The data:
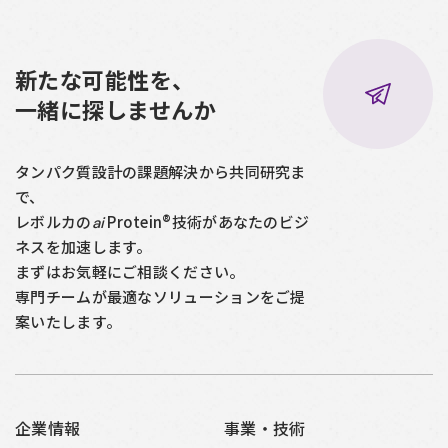
新たな可能性を、
一緒に探しませんか
タンパク質設計の課題解決から共同研究ま
で、
レボルカの
Protein®技術があなたのビジ
ai
ネスを加速します。
まずはお気軽にご相談ください。
専門チームが最適なソリューションをご提
案いたします。
企業情報
事業・技術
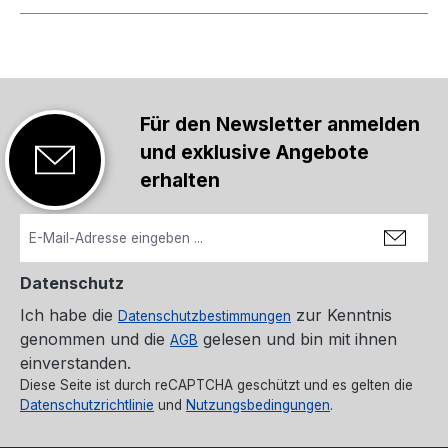
Für den Newsletter anmelden
und exklusive Angebote
erhalten
Datenschutz
Ich habe die
zur Kenntnis
Datenschutzbestimmungen
genommen und die
gelesen und bin mit ihnen
AGB
einverstanden.
Diese Seite ist durch reCAPTCHA geschützt und es gelten die
Datenschutzrichtlinie
und
Nutzungsbedingungen
.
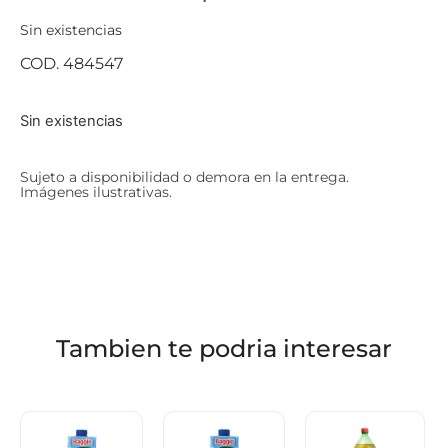
Sin existencias
COD. 484547
Sin existencias
Sujeto a disponibilidad o demora en la entrega.
Imágenes ilustrativas.
Tambien te podria interesar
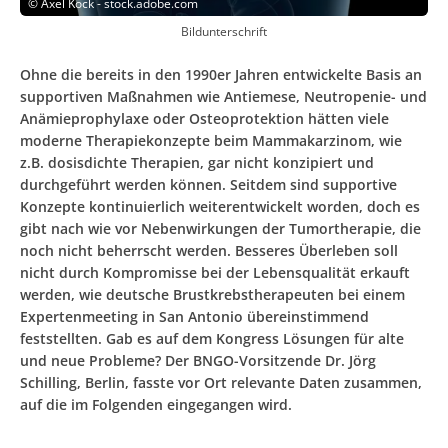
©
Axel Kock - stock.adobe.com
Bildunterschrift
Ohne die bereits in den 1990er Jahren entwickelte Basis an
supportiven Maßnahmen wie Antiemese, Neutropenie- und
Anämieprophylaxe oder Osteoprotektion hätten viele
moderne Therapiekonzepte beim Mammakarzinom, wie
z.B. dosisdichte Therapien, gar nicht konzipiert und
durchgeführt werden können. Seitdem sind supportive
Konzepte kontinuierlich weiterentwickelt worden, doch es
gibt nach wie vor Nebenwirkungen der Tumortherapie, die
noch nicht beherrscht werden. Besseres Überleben soll
nicht durch Kompromisse bei der Lebensqualität erkauft
werden, wie deutsche Brustkrebstherapeuten bei einem
Expertenmeeting in San Antonio übereinstimmend
feststellten. Gab es auf dem Kongress Lösungen für alte
und neue Probleme? Der BNGO-Vorsitzende Dr. Jörg
Schilling, Berlin, fasste vor Ort relevante Daten zusammen,
auf die im Folgenden eingegangen wird.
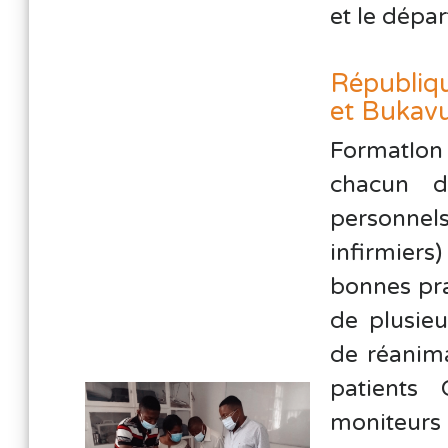
et le dépa
Républiq
et Bukavu
FormatIon
chacun d
personnel
infirmiers
bonnes prat
de plusie
de réanima
patients 
moniteur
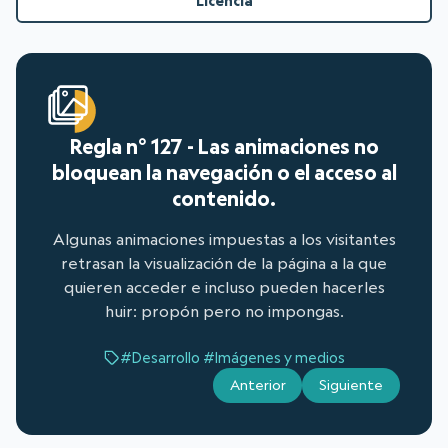
Licencia
Regla n° 127 - Las animaciones no
bloquean la navegación o el acceso al
contenido.
Algunas animaciones impuestas a los visitantes
retrasan la visualización de la página a la que
quieren acceder e incluso pueden hacerles
huir: propón pero no impongas.
#Desarrollo
#Imágenes y medios
Anterior
Siguiente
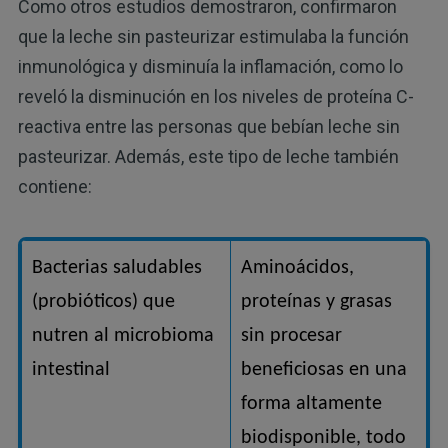
Como otros estudios demostraron, confirmaron
que la leche sin pasteurizar estimulaba la función
inmunológica y disminuía la inflamación, como lo
reveló la disminución en los niveles de proteína C-
reactiva entre las personas que bebían leche sin
pasteurizar. Además, este tipo de leche también
contiene:
Bacterias saludables
Aminoácidos,
(probióticos) que
proteínas y grasas
nutren al microbioma
sin procesar
intestinal
beneficiosas en una
forma altamente
biodisponible, todo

What the task requires: Reproduce the data above word for word, but leave the images out.

Written solution:
新たな可能性を、
一緒に探しませんか
タンパク質設計の課題解決から共同研究ま
で、
レボルカの
Protein®技術があなたのビジ
ai
ネスを加速します。
まずはお気軽にご相談ください。
専門チームが最適なソリューションをご提
案いたします。
企業情報
事業・技術
Für den Newsletter anmelden
und exklusive Angebote
erhalten
Datenschutz
Ich habe die
zur Kenntnis
Datenschutzbestimmungen
genommen und die
gelesen und bin mit ihnen
AGB
einverstanden.
Diese Seite ist durch reCAPTCHA geschützt und es gelten die
Datenschutzrichtlinie
und
Nutzungsbedingungen
.
Sin existencias
COD. 484547
Sin existencias
Sujeto a disponibilidad o demora en la entrega.
Imágenes ilustrativas.
Tambien te podria interesar
©
Axel Kock - stock.adobe.com
Bildunterschrift
Ohne die bereits in den 1990er Jahren entwickelte Basis an
supportiven Maßnahmen wie Antiemese, Neutropenie- und
Anämieprophylaxe oder Osteoprotektion hätten viele
moderne Therapiekonzepte beim Mammakarzinom, wie
z.B. dosisdichte Therapien, gar nicht konzipiert und
durchgeführt werden können. Seitdem sind supportive
Konzepte kontinuierlich weiterentwickelt worden, doch es
gibt nach wie vor Nebenwirkungen der Tumortherapie, die
noch nicht beherrscht werden. Besseres Überleben soll
nicht durch Kompromisse bei der Lebensqualität erkauft
werden, wie deutsche Brustkrebstherapeuten bei einem
Expertenmeeting in San Antonio übereinstimmend
feststellten. Gab es auf dem Kongress Lösungen für alte
und neue Probleme? Der BNGO-Vorsitzende Dr. Jörg
Schilling, Berlin, fasste vor Ort relevante Daten zusammen,
auf die im Folgenden eingegangen wird.
et le dépa
Républiq
et Bukavu
FormatIon
chacun d
personnel
infirmiers
bonnes prat
de plusie
de réanima
patients 
moniteur
Licencia
Regla n° 127 - Las animaciones no
bloquean la navegación o el acceso al
contenido.
Algunas animaciones impuestas a los visitantes
retrasan la visualización de la página a la que
quieren acceder e incluso pueden hacerles
huir: propón pero no impongas.
#Desarrollo
#Imágenes y medios
Anterior
Siguiente
Como otros estudios demostraron, confirmaron
que la leche sin pasteurizar estimulaba la función
inmunológica y disminuía la inflamación, como lo
reveló la disminución en los niveles de proteína C-
reactiva entre las personas que bebían leche sin
pasteurizar. Además, este tipo de leche también
contiene:
Bacterias saludables
Aminoácidos,
(probióticos) que
proteínas y grasas
nutren al microbioma
sin procesar
intestinal
beneficiosas en una
forma altamente
biodisponible, todo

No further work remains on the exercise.